* **What is required**
Give the lines from the start of the rows through the line containing "根据 App Annie" as a numbered list, skipping blank lines and leaving out the pictures.

* **Provided data**
########################################
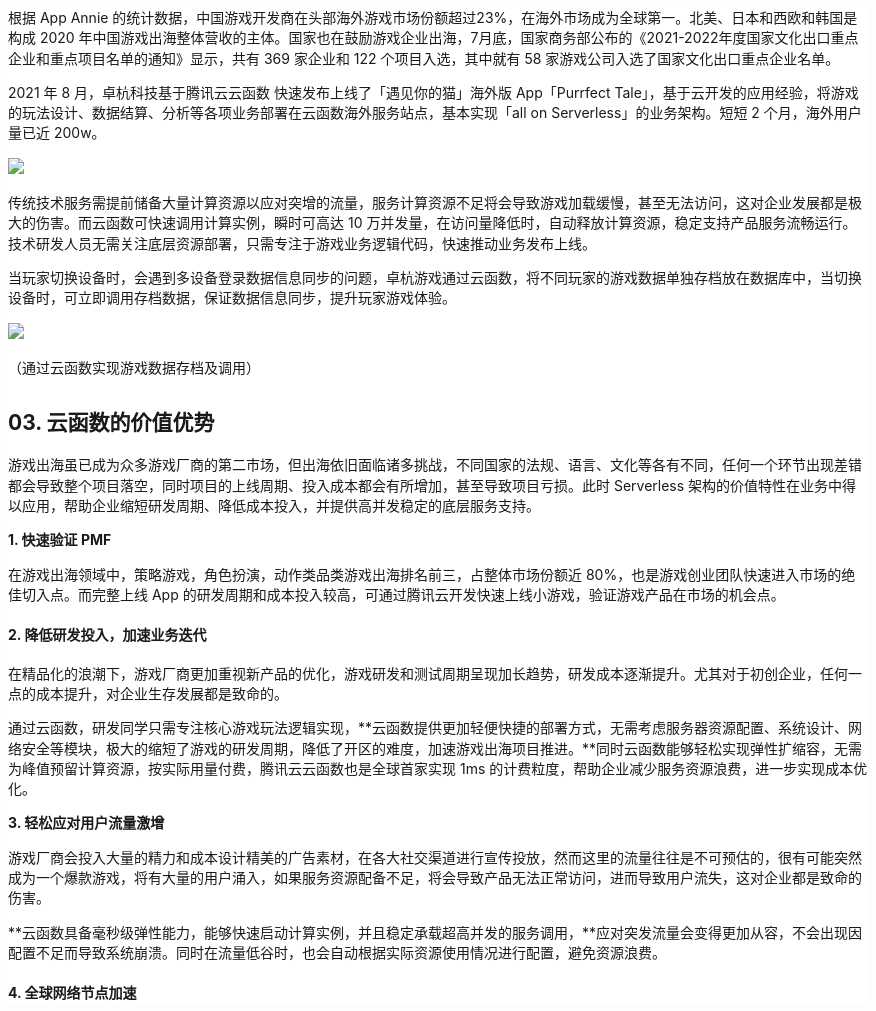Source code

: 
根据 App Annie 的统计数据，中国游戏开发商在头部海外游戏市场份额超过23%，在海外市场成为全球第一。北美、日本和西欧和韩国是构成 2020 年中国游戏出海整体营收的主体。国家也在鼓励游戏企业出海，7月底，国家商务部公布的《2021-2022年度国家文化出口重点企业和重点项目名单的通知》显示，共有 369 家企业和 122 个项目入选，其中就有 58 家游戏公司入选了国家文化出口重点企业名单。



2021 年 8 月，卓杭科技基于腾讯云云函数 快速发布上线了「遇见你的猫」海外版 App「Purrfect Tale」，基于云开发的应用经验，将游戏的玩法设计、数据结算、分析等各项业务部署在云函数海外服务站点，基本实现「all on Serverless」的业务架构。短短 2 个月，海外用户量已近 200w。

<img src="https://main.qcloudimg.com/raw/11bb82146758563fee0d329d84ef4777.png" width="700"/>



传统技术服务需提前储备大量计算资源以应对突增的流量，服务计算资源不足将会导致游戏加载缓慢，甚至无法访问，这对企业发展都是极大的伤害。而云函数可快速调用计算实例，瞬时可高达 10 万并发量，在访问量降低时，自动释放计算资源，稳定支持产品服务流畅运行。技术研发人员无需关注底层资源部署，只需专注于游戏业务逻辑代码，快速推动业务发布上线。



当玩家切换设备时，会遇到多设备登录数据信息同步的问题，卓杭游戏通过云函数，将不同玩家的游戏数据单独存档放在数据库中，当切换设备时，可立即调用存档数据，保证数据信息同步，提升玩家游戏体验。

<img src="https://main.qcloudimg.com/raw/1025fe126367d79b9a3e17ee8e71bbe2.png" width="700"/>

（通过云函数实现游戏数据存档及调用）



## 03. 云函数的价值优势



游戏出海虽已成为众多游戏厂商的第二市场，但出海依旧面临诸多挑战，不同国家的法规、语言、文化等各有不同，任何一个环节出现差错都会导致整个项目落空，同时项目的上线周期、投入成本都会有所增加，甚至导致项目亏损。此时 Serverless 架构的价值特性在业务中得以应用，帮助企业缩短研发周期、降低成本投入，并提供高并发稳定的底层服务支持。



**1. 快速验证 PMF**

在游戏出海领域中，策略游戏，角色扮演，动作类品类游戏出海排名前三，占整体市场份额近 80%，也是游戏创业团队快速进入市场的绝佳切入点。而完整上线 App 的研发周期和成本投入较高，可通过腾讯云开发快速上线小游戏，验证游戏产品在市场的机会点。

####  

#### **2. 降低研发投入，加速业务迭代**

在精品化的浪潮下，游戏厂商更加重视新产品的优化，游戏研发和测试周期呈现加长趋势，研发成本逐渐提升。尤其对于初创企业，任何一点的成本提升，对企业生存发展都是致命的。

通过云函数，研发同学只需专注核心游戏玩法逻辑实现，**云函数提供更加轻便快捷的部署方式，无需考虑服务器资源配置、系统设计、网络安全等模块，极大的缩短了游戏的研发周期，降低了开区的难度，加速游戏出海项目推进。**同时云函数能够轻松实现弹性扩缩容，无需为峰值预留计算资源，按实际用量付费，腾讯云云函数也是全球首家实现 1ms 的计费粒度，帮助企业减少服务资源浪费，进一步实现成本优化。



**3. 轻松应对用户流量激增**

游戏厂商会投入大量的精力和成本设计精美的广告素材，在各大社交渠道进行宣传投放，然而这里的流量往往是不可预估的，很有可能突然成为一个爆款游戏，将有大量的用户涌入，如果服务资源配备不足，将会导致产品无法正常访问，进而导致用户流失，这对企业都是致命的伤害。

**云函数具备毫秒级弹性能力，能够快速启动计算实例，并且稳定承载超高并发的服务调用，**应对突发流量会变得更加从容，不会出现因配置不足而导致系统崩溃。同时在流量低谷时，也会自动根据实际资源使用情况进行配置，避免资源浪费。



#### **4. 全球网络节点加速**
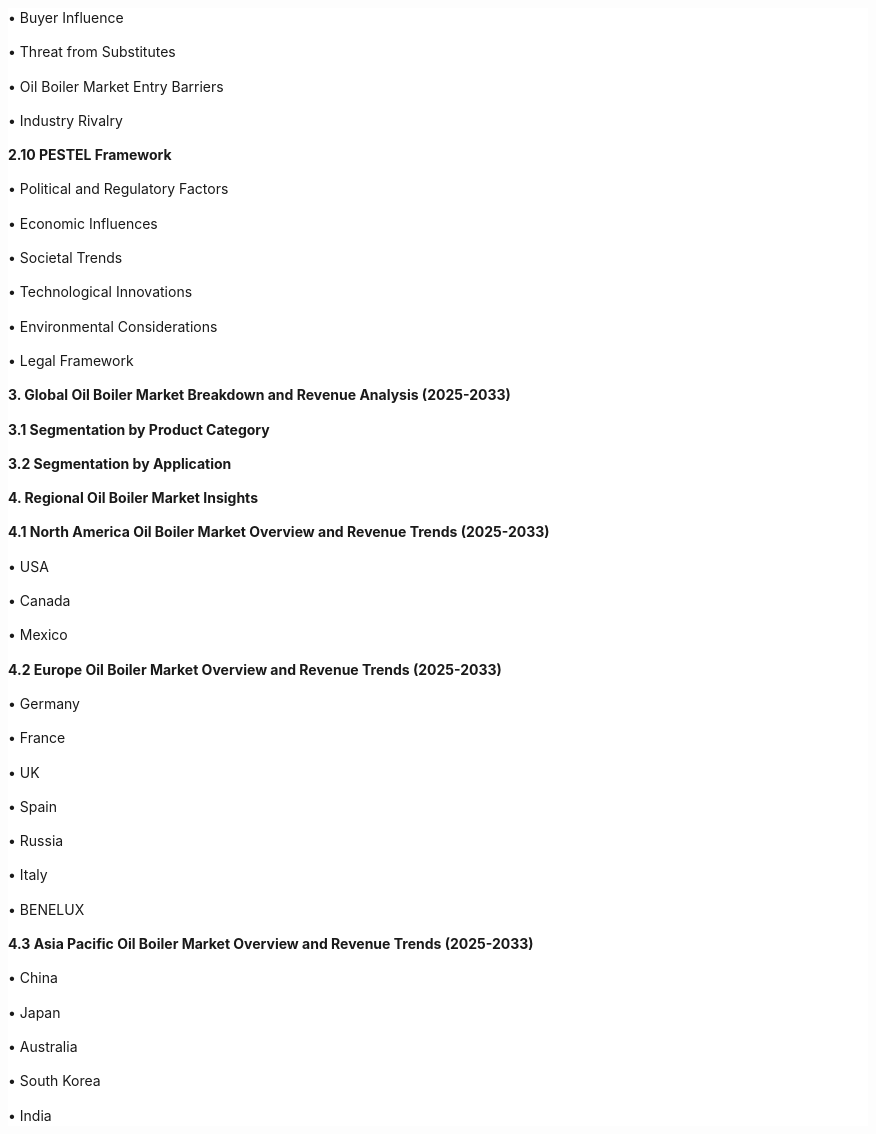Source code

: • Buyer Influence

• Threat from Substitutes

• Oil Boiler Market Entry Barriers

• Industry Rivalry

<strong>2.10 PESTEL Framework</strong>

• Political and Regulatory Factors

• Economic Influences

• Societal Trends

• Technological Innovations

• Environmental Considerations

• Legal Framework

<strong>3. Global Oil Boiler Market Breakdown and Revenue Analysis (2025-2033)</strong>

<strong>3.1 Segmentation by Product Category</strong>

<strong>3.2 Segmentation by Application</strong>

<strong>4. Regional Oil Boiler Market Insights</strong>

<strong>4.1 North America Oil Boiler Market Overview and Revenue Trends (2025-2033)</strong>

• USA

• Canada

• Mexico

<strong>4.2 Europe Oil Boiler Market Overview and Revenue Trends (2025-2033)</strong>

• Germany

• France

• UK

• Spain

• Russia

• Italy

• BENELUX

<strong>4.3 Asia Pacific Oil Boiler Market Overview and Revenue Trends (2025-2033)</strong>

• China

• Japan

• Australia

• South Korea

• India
########################################
* **Answer to this problem**
1. Source code
2. : 
3. 根据 App Annie 的统计数据，中国游戏开发商在头部海外游戏市场份额超过23%，在海外市场成为全球第一。北美、日本和西欧和韩国是构成 2020 年中国游戏出海整体营收的主体。国家也在鼓励游戏企业出海，7月底，国家商务部公布的《2021-2022年度国家文化出口重点企业和重点项目名单的通知》显示，共有 369 家企业和 122 个项目入选，其中就有 58 家游戏公司入选了国家文化出口重点企业名单。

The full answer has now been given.